I think the interesting question is, does Oracle care about SPARC?
The majority of Sun's $13billion in revenues comes from hardware.
The majority of their hardware comes from Sparc.
Why would you buy a company for billions of dollars and ditch it's most popular product?
Seems oracle.com is down :(
Somehow i did hoped IBM would go and buy SUN, if this is really definitive .. how do IBM and Oracle play together ?
Too bad they didn't have time to migrate from oracleAS/Linux to SJES/Solaris to avoid this :)

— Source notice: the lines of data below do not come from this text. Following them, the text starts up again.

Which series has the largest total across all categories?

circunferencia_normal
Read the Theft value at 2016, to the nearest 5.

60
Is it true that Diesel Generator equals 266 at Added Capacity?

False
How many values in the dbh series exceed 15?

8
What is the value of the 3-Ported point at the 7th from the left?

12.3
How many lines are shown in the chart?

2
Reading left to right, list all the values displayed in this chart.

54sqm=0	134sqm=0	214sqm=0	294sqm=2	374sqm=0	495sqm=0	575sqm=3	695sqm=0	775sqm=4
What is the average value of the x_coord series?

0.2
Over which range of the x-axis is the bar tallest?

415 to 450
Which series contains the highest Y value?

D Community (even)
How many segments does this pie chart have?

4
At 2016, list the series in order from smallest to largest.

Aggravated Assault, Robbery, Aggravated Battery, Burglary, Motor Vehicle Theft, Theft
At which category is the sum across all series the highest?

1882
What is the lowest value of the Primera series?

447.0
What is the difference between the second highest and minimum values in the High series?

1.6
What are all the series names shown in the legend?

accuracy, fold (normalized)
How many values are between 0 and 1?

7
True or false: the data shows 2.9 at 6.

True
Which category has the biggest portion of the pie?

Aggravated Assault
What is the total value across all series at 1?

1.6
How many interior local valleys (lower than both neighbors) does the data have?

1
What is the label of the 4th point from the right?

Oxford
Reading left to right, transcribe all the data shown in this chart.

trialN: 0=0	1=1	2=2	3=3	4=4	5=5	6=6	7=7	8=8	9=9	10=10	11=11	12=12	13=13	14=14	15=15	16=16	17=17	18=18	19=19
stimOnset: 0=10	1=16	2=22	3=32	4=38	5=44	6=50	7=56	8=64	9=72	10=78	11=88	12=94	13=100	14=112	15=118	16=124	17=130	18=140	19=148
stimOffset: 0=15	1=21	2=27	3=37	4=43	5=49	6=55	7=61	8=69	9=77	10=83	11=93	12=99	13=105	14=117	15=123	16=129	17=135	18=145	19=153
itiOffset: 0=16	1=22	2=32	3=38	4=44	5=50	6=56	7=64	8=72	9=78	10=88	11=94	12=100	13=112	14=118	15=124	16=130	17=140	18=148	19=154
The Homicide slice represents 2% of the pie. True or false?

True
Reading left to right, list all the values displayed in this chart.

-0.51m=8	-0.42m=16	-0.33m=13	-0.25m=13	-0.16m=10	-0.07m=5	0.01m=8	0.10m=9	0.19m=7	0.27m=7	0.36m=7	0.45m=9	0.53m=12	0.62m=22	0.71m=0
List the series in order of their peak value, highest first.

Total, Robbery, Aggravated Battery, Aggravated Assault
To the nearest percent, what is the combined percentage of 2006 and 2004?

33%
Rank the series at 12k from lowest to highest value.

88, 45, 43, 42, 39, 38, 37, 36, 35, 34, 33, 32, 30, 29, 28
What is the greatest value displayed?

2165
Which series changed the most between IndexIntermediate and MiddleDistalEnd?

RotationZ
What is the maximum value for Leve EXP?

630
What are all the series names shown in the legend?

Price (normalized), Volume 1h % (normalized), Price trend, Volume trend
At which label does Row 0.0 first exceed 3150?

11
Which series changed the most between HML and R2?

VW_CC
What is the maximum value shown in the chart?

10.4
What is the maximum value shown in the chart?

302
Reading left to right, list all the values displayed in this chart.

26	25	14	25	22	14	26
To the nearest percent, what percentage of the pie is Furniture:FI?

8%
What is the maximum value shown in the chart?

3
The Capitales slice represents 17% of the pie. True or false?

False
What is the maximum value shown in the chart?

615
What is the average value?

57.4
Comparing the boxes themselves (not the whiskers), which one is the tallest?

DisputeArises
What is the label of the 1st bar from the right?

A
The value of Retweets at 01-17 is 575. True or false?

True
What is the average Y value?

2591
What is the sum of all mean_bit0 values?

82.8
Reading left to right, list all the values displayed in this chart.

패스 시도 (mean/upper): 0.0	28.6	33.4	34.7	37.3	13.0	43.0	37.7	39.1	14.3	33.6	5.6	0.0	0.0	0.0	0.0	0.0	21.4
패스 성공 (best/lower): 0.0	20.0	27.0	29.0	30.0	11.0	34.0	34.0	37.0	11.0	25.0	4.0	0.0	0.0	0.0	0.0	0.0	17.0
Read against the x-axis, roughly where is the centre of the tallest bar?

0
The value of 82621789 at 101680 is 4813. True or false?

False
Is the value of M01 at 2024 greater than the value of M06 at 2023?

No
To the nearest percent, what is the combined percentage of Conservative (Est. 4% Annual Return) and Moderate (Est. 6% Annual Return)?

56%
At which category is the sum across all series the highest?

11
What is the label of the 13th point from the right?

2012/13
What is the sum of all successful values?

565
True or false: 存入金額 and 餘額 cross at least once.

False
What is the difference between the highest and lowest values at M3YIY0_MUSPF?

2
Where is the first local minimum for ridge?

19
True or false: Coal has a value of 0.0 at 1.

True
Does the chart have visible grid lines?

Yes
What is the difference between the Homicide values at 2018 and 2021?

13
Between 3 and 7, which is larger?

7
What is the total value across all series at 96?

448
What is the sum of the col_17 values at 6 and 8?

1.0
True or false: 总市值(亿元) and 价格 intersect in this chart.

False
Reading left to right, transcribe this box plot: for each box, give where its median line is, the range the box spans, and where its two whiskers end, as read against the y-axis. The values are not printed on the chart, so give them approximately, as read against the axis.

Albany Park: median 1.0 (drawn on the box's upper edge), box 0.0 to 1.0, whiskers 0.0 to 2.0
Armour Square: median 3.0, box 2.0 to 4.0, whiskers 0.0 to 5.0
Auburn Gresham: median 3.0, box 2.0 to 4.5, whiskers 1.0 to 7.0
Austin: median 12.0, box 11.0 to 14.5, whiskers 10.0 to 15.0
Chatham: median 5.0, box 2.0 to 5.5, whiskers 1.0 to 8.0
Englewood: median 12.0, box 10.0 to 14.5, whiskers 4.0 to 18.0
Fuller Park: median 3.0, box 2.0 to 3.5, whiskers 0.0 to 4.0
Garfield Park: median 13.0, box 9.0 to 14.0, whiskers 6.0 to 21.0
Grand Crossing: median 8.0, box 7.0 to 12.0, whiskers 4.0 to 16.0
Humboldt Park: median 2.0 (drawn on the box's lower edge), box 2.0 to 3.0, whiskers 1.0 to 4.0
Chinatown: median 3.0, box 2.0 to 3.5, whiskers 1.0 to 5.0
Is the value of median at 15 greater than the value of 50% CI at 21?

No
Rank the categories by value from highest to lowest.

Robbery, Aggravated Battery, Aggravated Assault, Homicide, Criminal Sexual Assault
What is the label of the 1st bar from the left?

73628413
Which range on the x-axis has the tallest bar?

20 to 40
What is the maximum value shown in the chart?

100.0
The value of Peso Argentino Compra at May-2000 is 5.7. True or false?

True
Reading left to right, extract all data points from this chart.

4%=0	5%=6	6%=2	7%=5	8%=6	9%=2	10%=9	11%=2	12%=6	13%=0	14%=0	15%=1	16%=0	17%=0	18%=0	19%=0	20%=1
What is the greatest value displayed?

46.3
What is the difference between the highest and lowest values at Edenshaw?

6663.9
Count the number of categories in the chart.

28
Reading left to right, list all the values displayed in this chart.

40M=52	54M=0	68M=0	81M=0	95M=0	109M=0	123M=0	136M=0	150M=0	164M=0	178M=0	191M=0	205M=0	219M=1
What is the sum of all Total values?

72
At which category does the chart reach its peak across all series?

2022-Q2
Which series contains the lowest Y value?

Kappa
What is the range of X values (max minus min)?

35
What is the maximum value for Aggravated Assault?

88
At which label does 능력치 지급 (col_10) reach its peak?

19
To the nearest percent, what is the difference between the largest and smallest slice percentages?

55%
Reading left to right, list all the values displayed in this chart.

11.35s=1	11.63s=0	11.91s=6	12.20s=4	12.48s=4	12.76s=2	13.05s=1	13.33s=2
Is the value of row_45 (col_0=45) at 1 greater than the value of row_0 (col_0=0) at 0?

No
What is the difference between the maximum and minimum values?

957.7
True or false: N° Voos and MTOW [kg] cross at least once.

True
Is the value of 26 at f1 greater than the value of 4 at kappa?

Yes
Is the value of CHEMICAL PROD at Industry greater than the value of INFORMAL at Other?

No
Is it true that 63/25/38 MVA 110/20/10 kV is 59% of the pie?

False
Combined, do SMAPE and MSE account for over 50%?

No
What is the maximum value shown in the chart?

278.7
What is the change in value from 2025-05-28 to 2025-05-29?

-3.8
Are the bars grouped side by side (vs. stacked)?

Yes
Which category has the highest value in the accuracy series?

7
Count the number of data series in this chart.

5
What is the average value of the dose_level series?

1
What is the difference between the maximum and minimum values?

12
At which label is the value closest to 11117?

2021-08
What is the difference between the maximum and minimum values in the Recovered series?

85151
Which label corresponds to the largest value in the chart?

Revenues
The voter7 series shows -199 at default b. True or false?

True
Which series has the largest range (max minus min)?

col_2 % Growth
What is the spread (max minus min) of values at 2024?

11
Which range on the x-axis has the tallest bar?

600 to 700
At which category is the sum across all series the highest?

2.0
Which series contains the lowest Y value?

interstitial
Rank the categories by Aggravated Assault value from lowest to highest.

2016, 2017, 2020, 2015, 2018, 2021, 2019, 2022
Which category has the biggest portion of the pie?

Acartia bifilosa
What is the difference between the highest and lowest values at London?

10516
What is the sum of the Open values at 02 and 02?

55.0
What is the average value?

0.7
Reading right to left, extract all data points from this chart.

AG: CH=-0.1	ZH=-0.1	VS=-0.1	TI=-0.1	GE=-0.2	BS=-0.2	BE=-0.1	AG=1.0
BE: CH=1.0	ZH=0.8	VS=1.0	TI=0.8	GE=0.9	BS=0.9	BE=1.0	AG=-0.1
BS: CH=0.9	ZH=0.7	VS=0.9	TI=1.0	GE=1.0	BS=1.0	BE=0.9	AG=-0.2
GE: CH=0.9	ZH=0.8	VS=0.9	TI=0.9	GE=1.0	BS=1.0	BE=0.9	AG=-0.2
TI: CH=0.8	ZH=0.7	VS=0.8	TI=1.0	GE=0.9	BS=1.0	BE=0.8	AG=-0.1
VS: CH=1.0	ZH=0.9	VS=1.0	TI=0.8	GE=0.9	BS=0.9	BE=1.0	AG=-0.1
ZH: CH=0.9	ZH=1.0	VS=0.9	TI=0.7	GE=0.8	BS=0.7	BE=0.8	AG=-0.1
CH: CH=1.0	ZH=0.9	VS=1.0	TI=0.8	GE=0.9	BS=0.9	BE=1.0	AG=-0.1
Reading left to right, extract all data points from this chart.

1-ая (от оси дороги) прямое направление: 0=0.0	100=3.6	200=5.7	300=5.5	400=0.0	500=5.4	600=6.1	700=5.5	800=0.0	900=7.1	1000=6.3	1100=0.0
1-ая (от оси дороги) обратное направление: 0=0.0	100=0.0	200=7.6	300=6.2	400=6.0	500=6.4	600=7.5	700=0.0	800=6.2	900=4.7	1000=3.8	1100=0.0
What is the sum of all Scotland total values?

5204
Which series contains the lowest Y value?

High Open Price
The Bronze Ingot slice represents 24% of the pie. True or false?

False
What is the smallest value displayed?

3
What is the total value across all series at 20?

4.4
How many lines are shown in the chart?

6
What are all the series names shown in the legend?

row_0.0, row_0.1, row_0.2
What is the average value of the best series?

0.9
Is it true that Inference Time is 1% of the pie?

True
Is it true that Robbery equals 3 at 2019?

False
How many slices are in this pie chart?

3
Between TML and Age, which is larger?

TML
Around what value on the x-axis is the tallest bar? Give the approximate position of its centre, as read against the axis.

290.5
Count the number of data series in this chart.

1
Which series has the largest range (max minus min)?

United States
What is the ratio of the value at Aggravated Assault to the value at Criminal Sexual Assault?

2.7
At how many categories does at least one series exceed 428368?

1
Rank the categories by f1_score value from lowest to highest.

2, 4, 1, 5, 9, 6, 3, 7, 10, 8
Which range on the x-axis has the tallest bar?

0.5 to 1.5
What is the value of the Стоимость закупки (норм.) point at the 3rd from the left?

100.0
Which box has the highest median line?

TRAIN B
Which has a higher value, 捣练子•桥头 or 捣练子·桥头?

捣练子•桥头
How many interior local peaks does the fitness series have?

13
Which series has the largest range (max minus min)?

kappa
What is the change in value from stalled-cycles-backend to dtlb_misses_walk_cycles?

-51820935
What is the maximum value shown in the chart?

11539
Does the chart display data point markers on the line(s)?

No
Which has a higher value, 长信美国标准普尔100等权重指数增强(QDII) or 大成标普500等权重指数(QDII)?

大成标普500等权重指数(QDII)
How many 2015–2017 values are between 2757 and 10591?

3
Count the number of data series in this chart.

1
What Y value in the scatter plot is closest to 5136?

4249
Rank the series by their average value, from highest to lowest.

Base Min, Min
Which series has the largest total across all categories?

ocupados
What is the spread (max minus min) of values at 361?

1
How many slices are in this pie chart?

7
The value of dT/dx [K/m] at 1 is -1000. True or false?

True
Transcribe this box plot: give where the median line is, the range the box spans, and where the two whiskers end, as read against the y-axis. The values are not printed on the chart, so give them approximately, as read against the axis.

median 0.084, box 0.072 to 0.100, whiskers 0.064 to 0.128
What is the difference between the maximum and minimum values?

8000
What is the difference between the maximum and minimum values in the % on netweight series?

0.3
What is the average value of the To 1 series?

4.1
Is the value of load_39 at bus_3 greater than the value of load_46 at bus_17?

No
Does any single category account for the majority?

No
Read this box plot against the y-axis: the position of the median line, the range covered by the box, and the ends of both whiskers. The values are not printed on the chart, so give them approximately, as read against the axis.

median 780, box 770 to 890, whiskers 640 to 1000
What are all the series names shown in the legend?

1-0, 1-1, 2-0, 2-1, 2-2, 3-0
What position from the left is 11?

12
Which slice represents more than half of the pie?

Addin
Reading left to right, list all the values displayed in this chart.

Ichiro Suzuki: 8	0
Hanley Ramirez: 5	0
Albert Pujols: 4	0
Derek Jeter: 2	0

Why would they use Solaris? Even Sun hardly seemed to use it that much ;o)
When you say stupid things, you might want to consider posting anonymously next time :)
Anyway....
When IBM was considering buying Sun, Forbes put out a video on Sun's legacy which some of you might find interesting.
It's sad to see Sun go down, but I'm optimistic about the merger with Oracle.
Since Oracle likes primarily using "their own thing", my guess is they'll move to Solaris, and their Linux distro will take a bow, since it's based off of someone elses work, that they've not yet acquired.
Solaris used to be the primary development environment and when Oracle switched to Linux the developers seemed to miss DTrace.
In the past, Solaris was the best platform to deploy Oracle on. That may still be true today, even with all the support Oracle has put into Linux. Oracle has kept up with Solaris/Sparc but lagged releases for Solaris/x86. Hopefully that changes now.
As much as I like Linux, I still prefer Solaris, especially since Solaris 10.
Sun's hardware works best (faster doesn't mean better) with Solaris, so I can't see Oracle dropping Solaris. I agree that it wouldn't be surprising to see Oracle moving more towards Solaris.
Eclipse is open-source.
So is Netbeans.
There was a time when Oracle was considering Netbeans, but Oracle joined the Eclipse Foundation.
I don't think JDeveloper is based on Eclipse though.
Might be interesting to see what happens. I think Netbeans will live on. Too many of sun's products rely on it.
What I'm more concerned with is the amount of contributions to PostgreSQL.
I still feel had they put more money/time into postgresql instead of buying MySQL, they wouldn't need to be bought.